Task prompt: Please reproduce every line from the start of the entries through the line containing "Reading left to", inclusive, as a numbered list. Skip blank lines and leave out the pictures.

Supplied information:

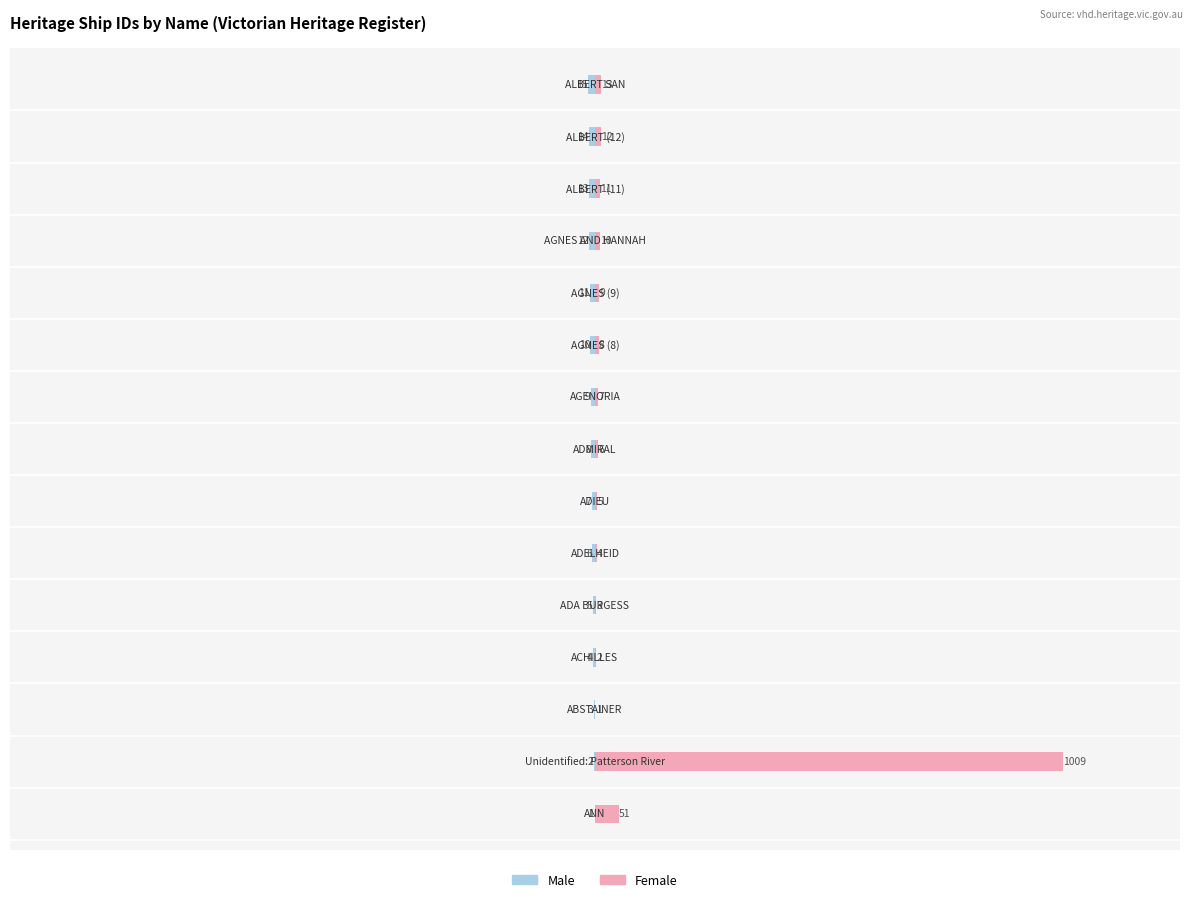

Rank the series by their maximum value, from highest to lowest.

Female, Male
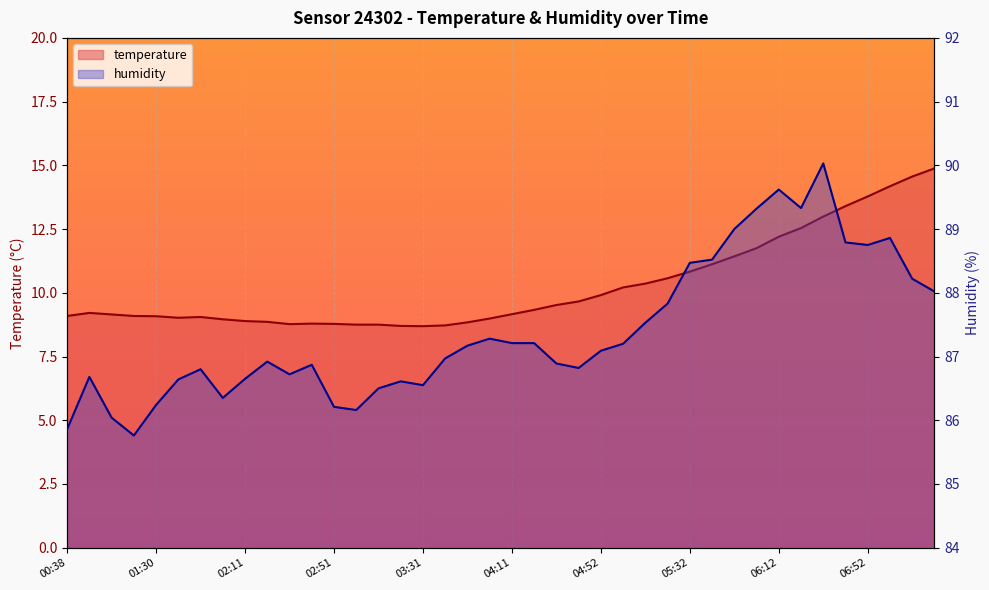

At which label does temperature reach its minimum?

03:31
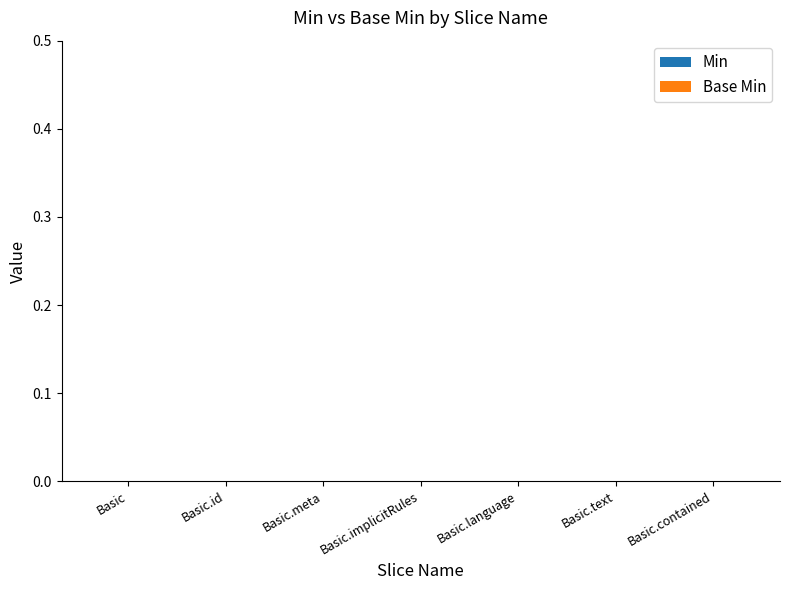

How many bars are there in each group?

2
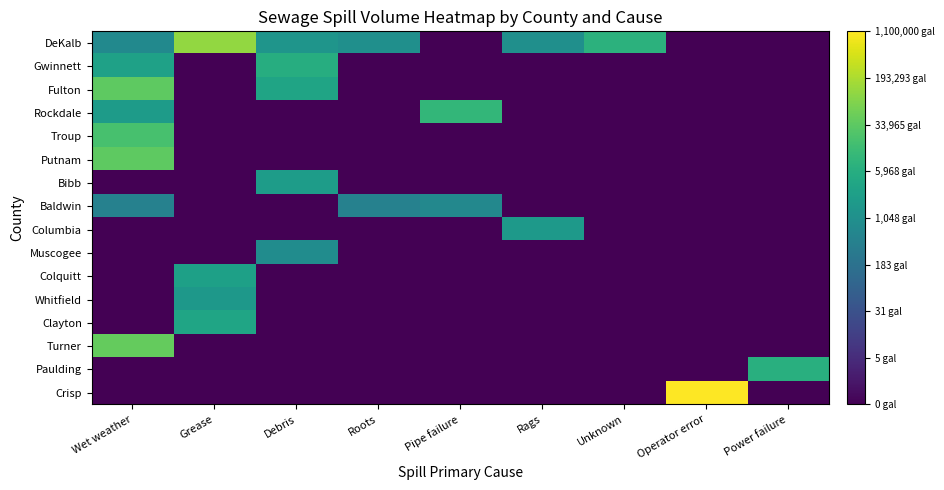

Reading left to right, list all the values displayed in this chart.

DeKalb: Wet weather=2.9	Grease=5.1	Debris=3.2	Roots=3.0	Pipe failure=0.0	Rags=3.0	Unknown=3.9	Operator error=0.0	Power failure=0.0
Gwinnett: Wet weather=3.5	Grease=0.0	Debris=3.8	Roots=0.0	Pipe failure=0.0	Rags=0.0	Unknown=0.0	Operator error=0.0	Power failure=0.0
Fulton: Wet weather=4.5	Grease=0.0	Debris=3.5	Roots=0.0	Pipe failure=0.0	Rags=0.0	Unknown=0.0	Operator error=0.0	Power failure=0.0
Rockdale: Wet weather=3.3	Grease=0.0	Debris=0.0	Roots=0.0	Pipe failure=4.0	Rags=0.0	Unknown=0.0	Operator error=0.0	Power failure=0.0
Troup: Wet weather=4.3	Grease=0.0	Debris=0.0	Roots=0.0	Pipe failure=0.0	Rags=0.0	Unknown=0.0	Operator error=0.0	Power failure=0.0
Putnam: Wet weather=4.5	Grease=0.0	Debris=0.0	Roots=0.0	Pipe failure=0.0	Rags=0.0	Unknown=0.0	Operator error=0.0	Power failure=0.0
Bibb: Wet weather=0.0	Grease=0.0	Debris=3.3	Roots=0.0	Pipe failure=0.0	Rags=0.0	Unknown=0.0	Operator error=0.0	Power failure=0.0
Baldwin: Wet weather=2.7	Grease=0.0	Debris=0.0	Roots=2.7	Pipe failure=2.8	Rags=0.0	Unknown=0.0	Operator error=0.0	Power failure=0.0
Columbia: Wet weather=0.0	Grease=0.0	Debris=0.0	Roots=0.0	Pipe failure=0.0	Rags=3.3	Unknown=0.0	Operator error=0.0	Power failure=0.0
Muscogee: Wet weather=0.0	Grease=0.0	Debris=2.9	Roots=0.0	Pipe failure=0.0	Rags=0.0	Unknown=0.0	Operator error=0.0	Power failure=0.0
Colquitt: Wet weather=0.0	Grease=3.4	Debris=0.0	Roots=0.0	Pipe failure=0.0	Rags=0.0	Unknown=0.0	Operator error=0.0	Power failure=0.0
Whitfield: Wet weather=0.0	Grease=3.2	Debris=0.0	Roots=0.0	Pipe failure=0.0	Rags=0.0	Unknown=0.0	Operator error=0.0	Power failure=0.0
Clayton: Wet weather=0.0	Grease=3.6	Debris=0.0	Roots=0.0	Pipe failure=0.0	Rags=0.0	Unknown=0.0	Operator error=0.0	Power failure=0.0
Turner: Wet weather=4.6	Grease=0.0	Debris=0.0	Roots=0.0	Pipe failure=0.0	Rags=0.0	Unknown=0.0	Operator error=0.0	Power failure=0.0
Paulding: Wet weather=0.0	Grease=0.0	Debris=0.0	Roots=0.0	Pipe failure=0.0	Rags=0.0	Unknown=0.0	Operator error=0.0	Power failure=3.8
Crisp: Wet weather=0.0	Grease=0.0	Debris=0.0	Roots=0.0	Pipe failure=0.0	Rags=0.0	Unknown=0.0	Operator error=6.0	Power failure=0.0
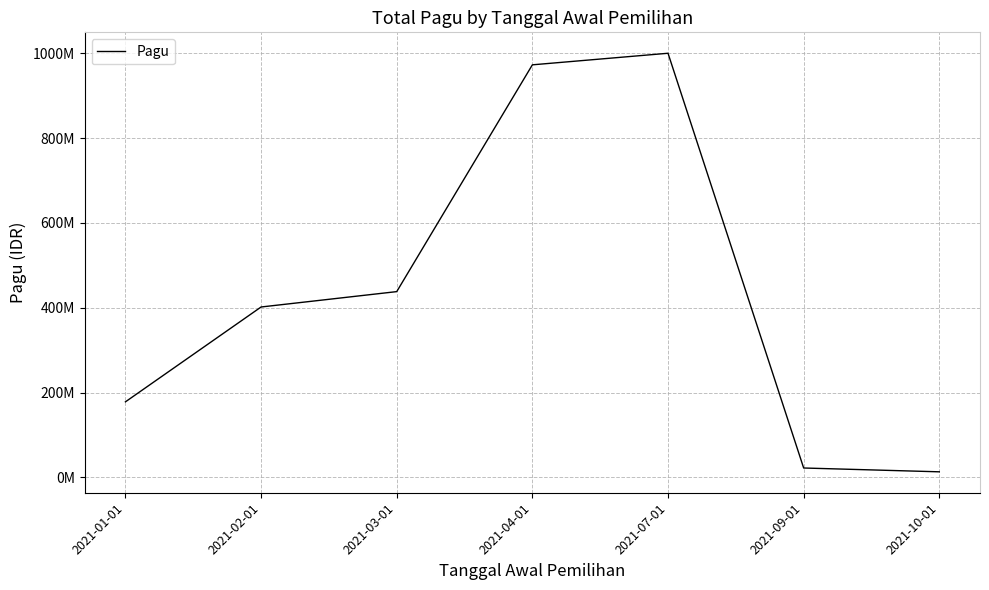

Does the chart have visible grid lines?

Yes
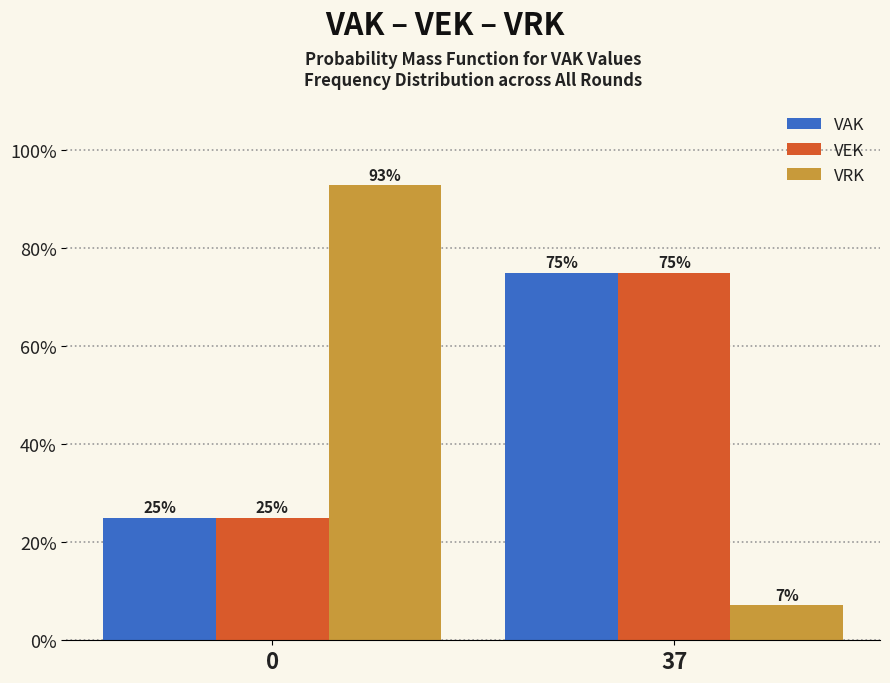

What is the greatest value displayed?

92.9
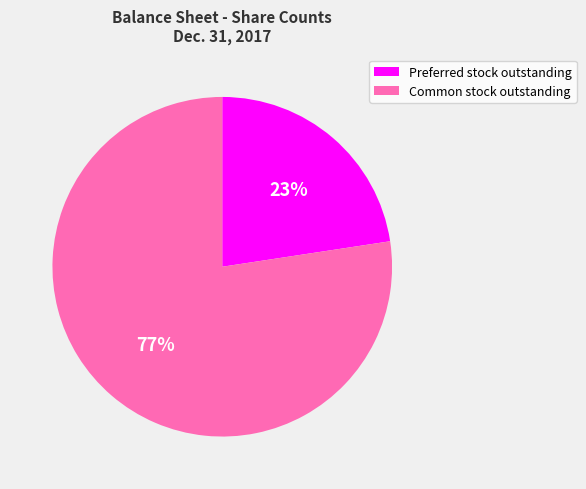

What is the smallest slice in the pie chart?

Preferred stock outstanding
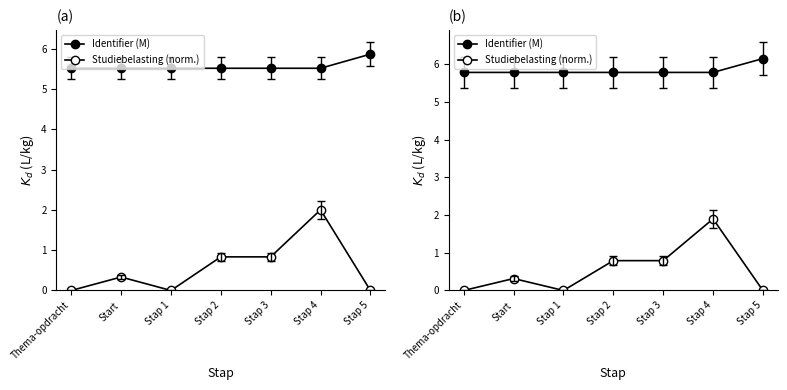

What is the maximum value shown in the chart?

6.2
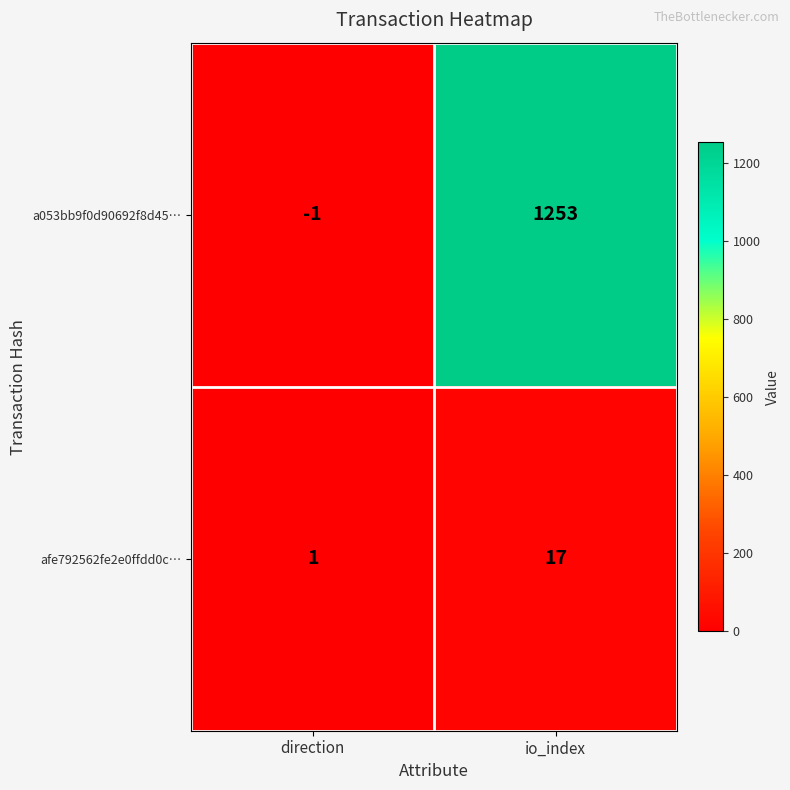

What is the total value across all series at io_index?

1270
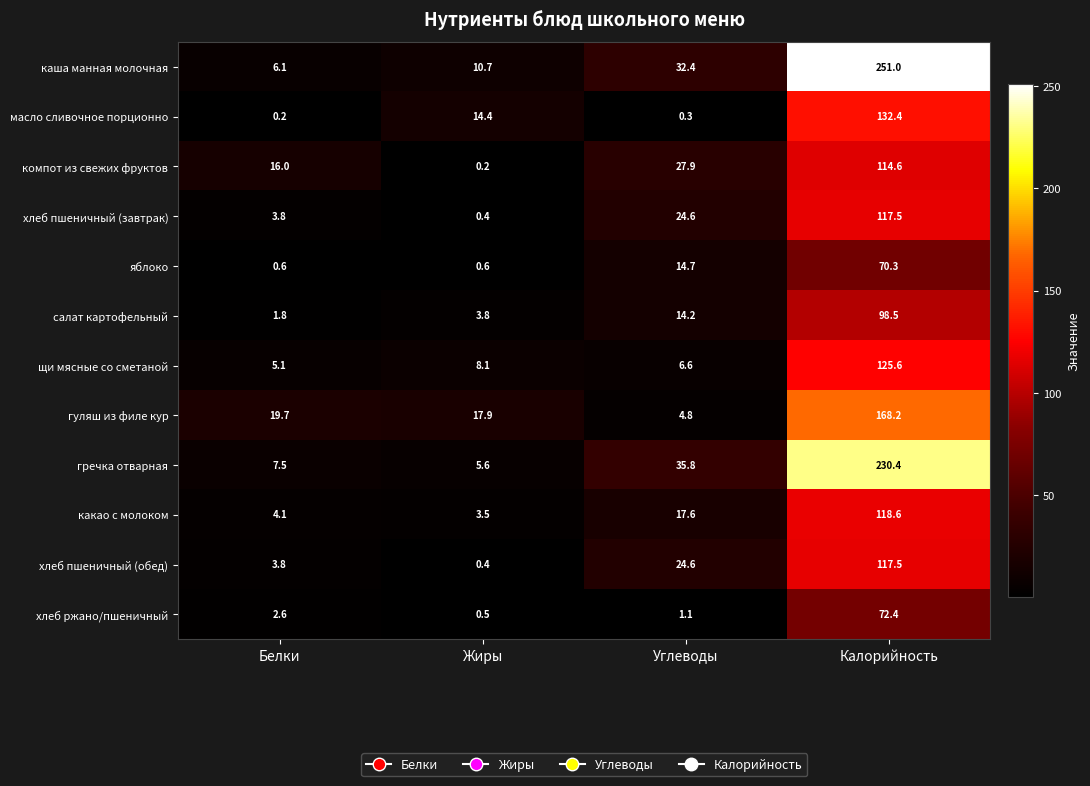

Which series has the largest total across all categories?

каша манная молочная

Solved exercise:
1. Rank the series by their maximum value, from highest to lowest.
2. Female, Male
3. At which label does temperature reach its minimum?
4. 03:31
5. How many bars are there in each group?
6. 2
7. Reading left to right, list all the values displayed in this chart.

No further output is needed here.